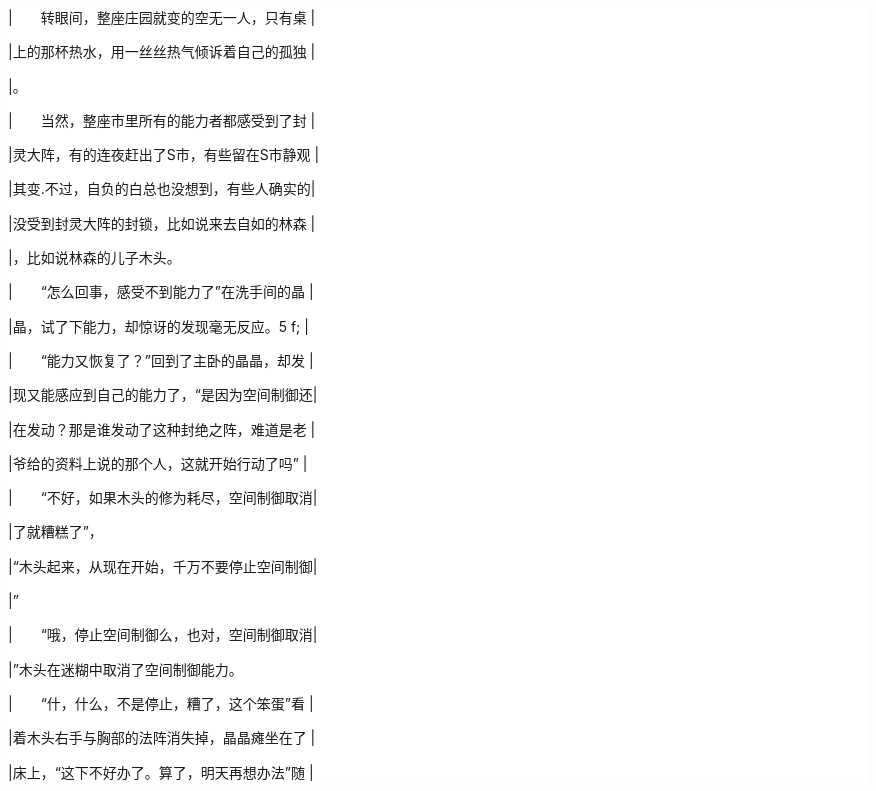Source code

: |　　转眼间，整座庄园就变的空无一人，只有桌 |

|上的那杯热水，用一丝丝热气倾诉着自己的孤独 |

|。

|　　当然，整座市里所有的能力者都感受到了封 |

|灵大阵，有的连夜赶出了S市，有些留在S市静观 |

|其变.不过，自负的白总也没想到，有些人确实的|

|没受到封灵大阵的封锁，比如说来去自如的林森 |

|，比如说林森的儿子木头。

|　　“怎么回事，感受不到能力了”在洗手间的晶 |

|晶，试了下能力，却惊讶的发现毫无反应。5 f; |

|　　“能力又恢复了？”回到了主卧的晶晶，却发 |

|现又能感应到自己的能力了，“是因为空间制御还|

|在发动？那是谁发动了这种封绝之阵，难道是老 |

|爷给的资料上说的那个人，这就开始行动了吗” |

|　　“不好，如果木头的修为耗尽，空间制御取消|

|了就糟糕了”，

|“木头起来，从现在开始，千万不要停止空间制御|

|”

|　　“哦，停止空间制御么，也对，空间制御取消|

|”木头在迷糊中取消了空间制御能力。

|　　“什，什么，不是停止，糟了，这个笨蛋”看 |

|着木头右手与胸部的法阵消失掉，晶晶瘫坐在了 |

|床上，“这下不好办了。算了，明天再想办法”随 |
================
• What you need to do
Which lines in the data above contain "空间制御取消"? Show each one.

• Result of this task
|　　“不好，如果木头的修为耗尽，空间制御取消|
|　　“哦，停止空间制御么，也对，空间制御取消|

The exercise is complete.